The long-debated plan to control noise and congestion at National Airport will take effect Dec. 6, Transportation Secretary Drew Lewis announced yesterday. But key measures to limit engine noise will be delayed.
The product of a decade of political battling, the policy is designed to reduce scheduled takeoffs and landings of jet airliners from 40 to 37 per hour, cap passenger volume, now 14.5 million per year, at 16 million, allow new direct service to four major cities and promote the underused Dulles International Airport.
Late-night decibel (loudness) limits on engine noise, considered a key element by many civic groups along the Potomac River, will not be implemented until March 1 to give airlines time to devise new schedules, Lewis said.
In addition, the department will rethink its proposed 1986 implementation date for tighter noise rules that would force airlines to switch to a new generation of quieter jets, Lewis said. Airlines had expressed doubt that they could acquire enough new planes by that date.
Unsettled questions on noise leave room for further debate and changes. But area civic groups and political leaders generally have called Lewis' plan a welcome first step in controlling growth and noise at the busy airport, where scheduled jets first landed in 1966.
"It meets most of the goals that I and other members of the local congressional delegation had established," said Sen. John Warner (R-Va.), who coordinated support for the policy in the Senate. Warner said he was discouraged that the night-time limits will be delayed by three months.

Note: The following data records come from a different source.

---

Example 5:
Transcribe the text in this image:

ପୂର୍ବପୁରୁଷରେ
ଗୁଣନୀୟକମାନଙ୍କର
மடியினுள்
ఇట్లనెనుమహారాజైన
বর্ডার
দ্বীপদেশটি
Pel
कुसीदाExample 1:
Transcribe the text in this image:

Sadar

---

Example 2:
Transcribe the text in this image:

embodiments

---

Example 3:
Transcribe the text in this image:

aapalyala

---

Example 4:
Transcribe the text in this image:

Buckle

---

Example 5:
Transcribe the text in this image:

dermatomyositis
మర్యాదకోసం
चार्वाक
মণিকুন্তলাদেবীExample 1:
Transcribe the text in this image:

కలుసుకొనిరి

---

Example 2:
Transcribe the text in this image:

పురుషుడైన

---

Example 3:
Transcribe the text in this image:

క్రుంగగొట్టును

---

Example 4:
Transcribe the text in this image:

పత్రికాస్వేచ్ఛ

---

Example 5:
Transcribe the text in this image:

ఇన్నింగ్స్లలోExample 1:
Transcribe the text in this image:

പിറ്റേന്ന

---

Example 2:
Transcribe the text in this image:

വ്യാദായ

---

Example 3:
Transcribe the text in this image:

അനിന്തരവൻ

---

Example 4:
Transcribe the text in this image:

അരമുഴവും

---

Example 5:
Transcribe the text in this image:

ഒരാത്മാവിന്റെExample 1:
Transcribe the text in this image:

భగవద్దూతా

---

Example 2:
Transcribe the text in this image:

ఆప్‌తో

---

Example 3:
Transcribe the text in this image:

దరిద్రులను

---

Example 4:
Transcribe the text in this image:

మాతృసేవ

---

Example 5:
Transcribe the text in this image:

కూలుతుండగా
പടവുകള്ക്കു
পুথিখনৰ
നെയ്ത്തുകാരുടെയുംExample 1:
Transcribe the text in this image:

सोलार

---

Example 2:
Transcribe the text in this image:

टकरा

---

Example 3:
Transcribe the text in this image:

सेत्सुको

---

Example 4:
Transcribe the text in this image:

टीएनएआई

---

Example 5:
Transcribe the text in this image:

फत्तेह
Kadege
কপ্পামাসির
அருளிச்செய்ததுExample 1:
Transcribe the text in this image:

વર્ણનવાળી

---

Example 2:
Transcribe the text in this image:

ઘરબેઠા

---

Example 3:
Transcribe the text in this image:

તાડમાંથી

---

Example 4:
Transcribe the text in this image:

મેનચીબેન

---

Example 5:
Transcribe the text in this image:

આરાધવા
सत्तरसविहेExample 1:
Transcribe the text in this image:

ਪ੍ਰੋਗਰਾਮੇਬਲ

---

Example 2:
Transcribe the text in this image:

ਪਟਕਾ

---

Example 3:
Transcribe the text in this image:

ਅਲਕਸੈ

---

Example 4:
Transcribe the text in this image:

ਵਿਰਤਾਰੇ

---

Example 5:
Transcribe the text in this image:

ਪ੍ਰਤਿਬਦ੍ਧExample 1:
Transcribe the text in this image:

Eric Bernthal, president of the Coalition on Airport Problems, which links civic organizations concerned about National, described himself as "a little angry" over the delay on night noise standards. "Without that, there's no curfew at all," he said.
Currently, there are no noise limits. Airlines are not allowed to schedule flights between 10 p.m. and 7 a.m., but no action is taken against them if their planes actually take off or land between those hours, as happens routinely.
Nighttime rules originally included in Lewis' airport plan established decibel limits that Federal Aviation Administration officials said would stop jet traffic after 10:30 p.m.
Daytime noise limits, first intended to take effect with the rest of the plan, also will be postponed pending further study, Lewis said. The rules were not intended to alter exist-ing daytime traffic but to keep out noisier planes. However, at least one airline has said its planes might not meet the limit.
Carriers and aircraft manufacturers also questioned whether there would be sufficient plant capacity and money to give airlines calling at National enough of the new quiet jets by 1986. In response, the Transportation Department is restudying that date, Lewis said.
Takeoff and landing "slots" remain as originally planned -- 37 per hour for scheduled air carriers, 11 per hour for smaller, mostly prop-driven commuter planes and 12 per hour for "general aviation," a category that includes corporate and private planes. Airlines still could exceed their slot allocations if passenger levels demanded it.
FAA officials point out that, for the present, questions of flight reductions under this formula are academic -- the air traffic controllers' strike has already reduced traffic by 20 to 25 percent, far more than the plan could accomplish. Officials estimate it might reduce traffic by 5 to 10 percent from prestrike levels.
The plan also will accelerate construction of access roads to Dulles International and give consideration to subsidizing bus or limousine service there from downtown.
National Airport's "perimeter" for nonstop service will be expanded to 1,000 miles, allowing nonstop service to four additional major cities: Birmingham, Fort Lauderdale, New Orleans and Kansas City. The current 650-mile perimeter excludes those cities.
Last year, Congress killed a Carter administration attempt to establish an airport policy. This year, after intense lobbying by Secretary Lewis and area legislators and a deal to defuse airline objections to the plan, congressional objections were dropped.